Feast of Christ the King (Year C)
Launch of World Youth Day 2023

Homily

Most Rev Timothy Costelloe SDB
Archbishop of Perth

Sunday 20 November, 2022
St Mary’s Cathedral, Perth

Download the full text in PDF

As I mentioned at the beginning of Mass, we have gathered in the Cathedral to celebrate the Eucharist and mark the official opening of the World Youth Day experience for the Archdiocese of Perth.

I hope you feel excited because I certainly do. For many of you, the experience of World Youth Day, especially if you are able to travel to Portugal, could be a life-changing experience. I have been to three World Youth Days myself - Sydney, Brazil, and Poland - and I know that many people come home transformed. And for those who are not able to go, but who follow the events of World Youth Day on social media and in other ways that we might be able to organise here in the Archdiocese, you too may find yourselves looking at life differently.

What is it about World Youth Day that has this effect on so many people?
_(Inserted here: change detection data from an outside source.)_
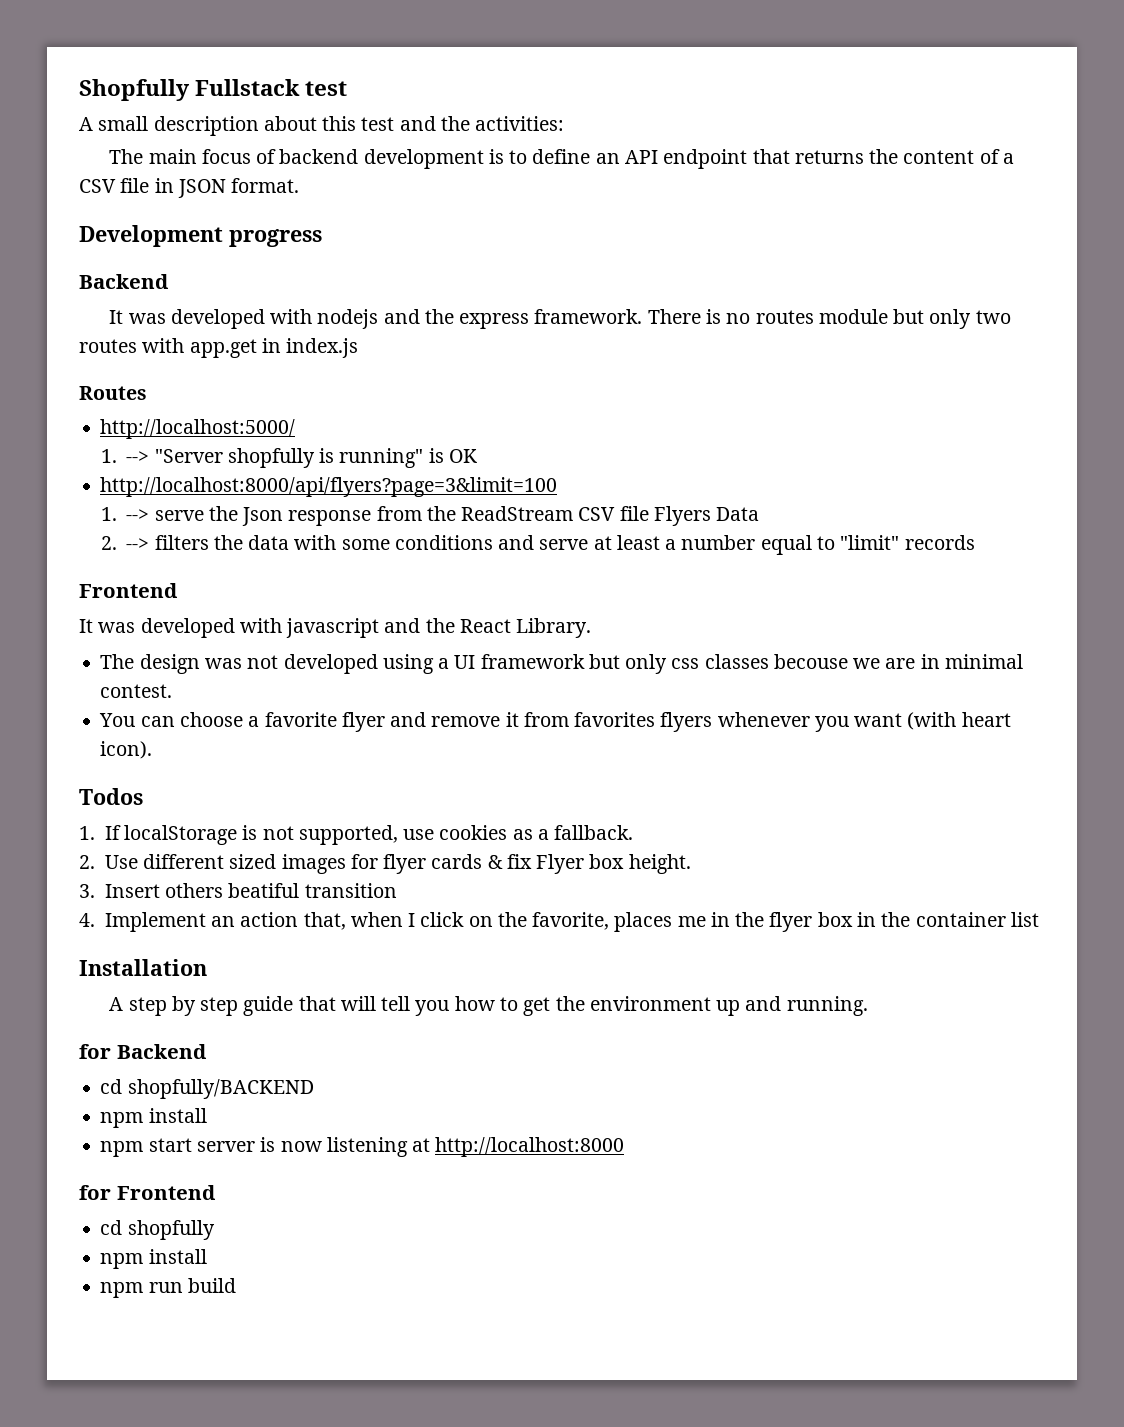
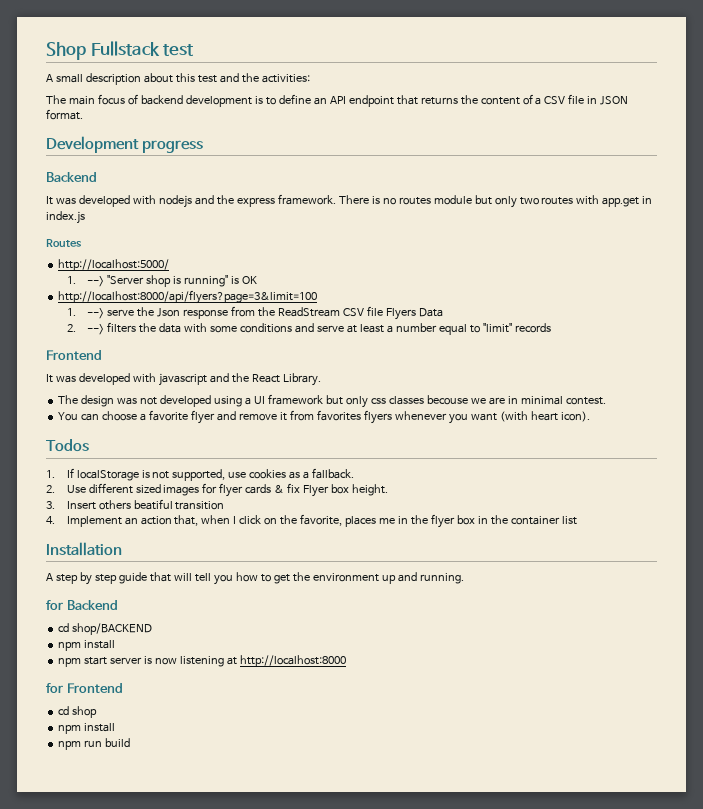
[79,79,190,101] Shopfully -> [46,42,86,60] Shop
[227,448,315,468] shopfully -> [146,275,172,287] shop
[127,1079,314,1099] shopfully/BACKEND -> [72,623,153,635] shop/BACKEND
[127,1220,215,1240] shopfully -> [72,706,98,718] shop

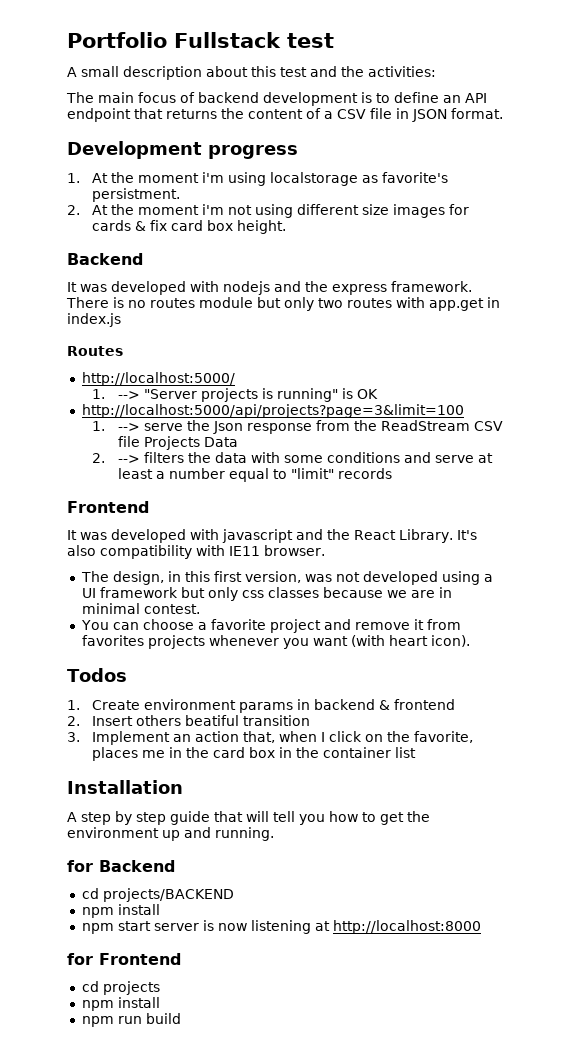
[46,42,86,60] Shop -> [67,32,167,48] Portfolio
(204, 146) none -> [67,172,449,186] [92,188,181,202] [67,204,470,218] [92,220,287,234] // 1. At the moment i'm using localstorage as favorite's persistment. // 2. At the moment i'm not using different size images for cards & fix card box height.
[146,275,172,287] shop -> [200,388,258,402] projects
[58,290,318,304] http://localhost:8000/api/flyers?page=3&limit=100 -> [81,404,464,418] http://localhost:5000/api/projects?page=3&limit=100
[385,308,416,320] Flyers -> [143,436,200,450] Projects
[58,395,115,407] // The design -> [456,530,477,540] [67,545,325,559] [80,571,301,585] It's also compatibility with IE11 browser. // The design, in this first version,
[426,395,468,405] becouse -> [322,587,383,598] because
[190,410,215,424] flyer -> [269,619,321,633] project
[363,410,392,424] flyers -> [147,635,205,649] projects
[66,468,355,481] [46,483,389,497] [46,501,55,509] If localStorage is not supported, use cookies as a fallback. // 2. Use different sized images for flyer cards & fix Flyer box height. // 3. -> [92,699,456,713] [67,716,80,726] Create environment params in backend & frontend // 2.
[46,516,55,524] 4. -> [67,732,80,742] 3.
[431,514,456,528] flyer -> [213,747,246,758] card
[72,623,153,635] shop/BACKEND -> [102,888,234,902] projects/BACKEND
[72,706,98,718] shop -> [102,981,160,995] projects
For some it is the opportunity to travel overseas for the first time. For others it is the experience of being with other young people who are passionate about their faith. Often young people who still go to Mass and value their faith can feel lonely and isolated. For them it is a remarkable and exciting experience to be with hundreds of thousands, and perhaps even millions, of young people from all around the world for whom being catholic is not a burden but a joy.

In the end, however, I am convinced that the secret power of World Youth Day is the fact that it always ends up putting the Lord Jesus back at the heart of our understanding of what it means to be a Christian and especially a Christian in our Catholic tradition.

People sometimes get some weird ideas about the Catholic Church. This is true of those who are outside looking in, but also true sometimes of those who are inside and looking around them. Some people see the Catholic Church as an institution with lots of rules and regulations which are designed to control our lives. Other people see the Church as an outdated institution that doesn’t know how to move with the times and adapt to the realities of our modern society. Others again see it as an institution governed by bishops and priests who often have no real sense of what real life is like.

Maybe some of you, too, see the Church in this way, but this afternoon I want to challenge you to think again and look again.  It is certainly true that the Church is an institution. It has leaders and structures and all those other things which are a part of every institution. The Church needs them because without them it could not have survived for the last two thousand years.

But what many people fail to see is what lies at the heart of the institution - and of course when I say what I should really be saying who. And of course, the answer to the question of who is at the heart of the Church is not Archbishop Tim or Pope Francis, or the Cardinals or anybody else. The answer is a name - Jesus Christ - and unless we begin to understand that and think deeply about what it means we will never understand the Church and we may even walk away from the Church, but in doing so, we run the risk of walking away from Jesus himself.

Why do I say that? In a way this evening’s second reading gives us the answer: it says of Jesus that he is the image of the unseen God. This is an extraordinary thing: to say that a man, a human being, can be the image and the presence of God among us. How can the fulness of God, who made everything that exists, be found in a single man? And yet this is what we believe. And if this doesn’t blow our minds, we’re probably not thinking deeply enough about it. Jesus is the most extraordinary gift of God to us because he makes the unknown God know to us in a way that we can understand.  He lived a life. He had a history. He was born. He grew up. He worked. He taught. He prayed. He preached. He healed. He was cruelly and viciously executed. He rose from the dead and returned to his place with his Father in heaven. And from there he sent his Holy Spirit to the early community of his disciples. From that moment the Church was born, it has travelled through history ever since, and it is here tonight as we gather in the cathedral.

Tonight’s second reading goes on to tell us another extraordinary thing: the Church is the body of Christ and Christ is the head of his body.

To belong to the Church is to be a part of Christ’s body and to be united to him in a relationship of friendship and love. He is closer to us in the Church than we are to each other. He is closer to us even than we are to ourselves.

It is this that comes home so powerfully through World Youth Days. They are full of energy, full of excitement, full of passion and most of all they are full of faith. The most powerful and life-changing moment in any World Youth Day is the evening before the final Mass when everybody, and sometimes it is millions of people, kneels in silent prayer and adoration before the Lord Jesus present in the Blessed Sacrament. It is at that moment that the truth about the Church becomes clear. It is all about us together supporting each other, turning our eyes to Christ, recognising him as our friend, as our Lord, as the one we want to follow and the one who sends us out to others. It seems to me that until we understand this, we will never really understand the Church.

Tonight we celebrate the feast of Christ, the King and next Sunday we will celebrate the first Sunday of Advent and begin to look towards Christmas. It is a strange thing, isn’t it, to think that a king would be born in poverty in a humble shed in a little out of the way place like Bethlehem. It is an even stranger thing to think that a king would end up brutally, tortured and crucified as tonight’s gospel reminds us.

To follow this king will not be easy. Some people will think we are crazy or dangerous and that the best way to deal with us is to marginalise us or vilify us or cancel us. So yes, to follow this king will require great courage and great fidelity. It is my hope that World Youth Day 2023 will become a source of that courage and that fidelity for all of you and that you will come to see that you have a place and a home in the Church and that your mission is to help the rest of us to be that living presence of Christ in our families, among our friends, and in our society. This is certainly what I am praying for tonight.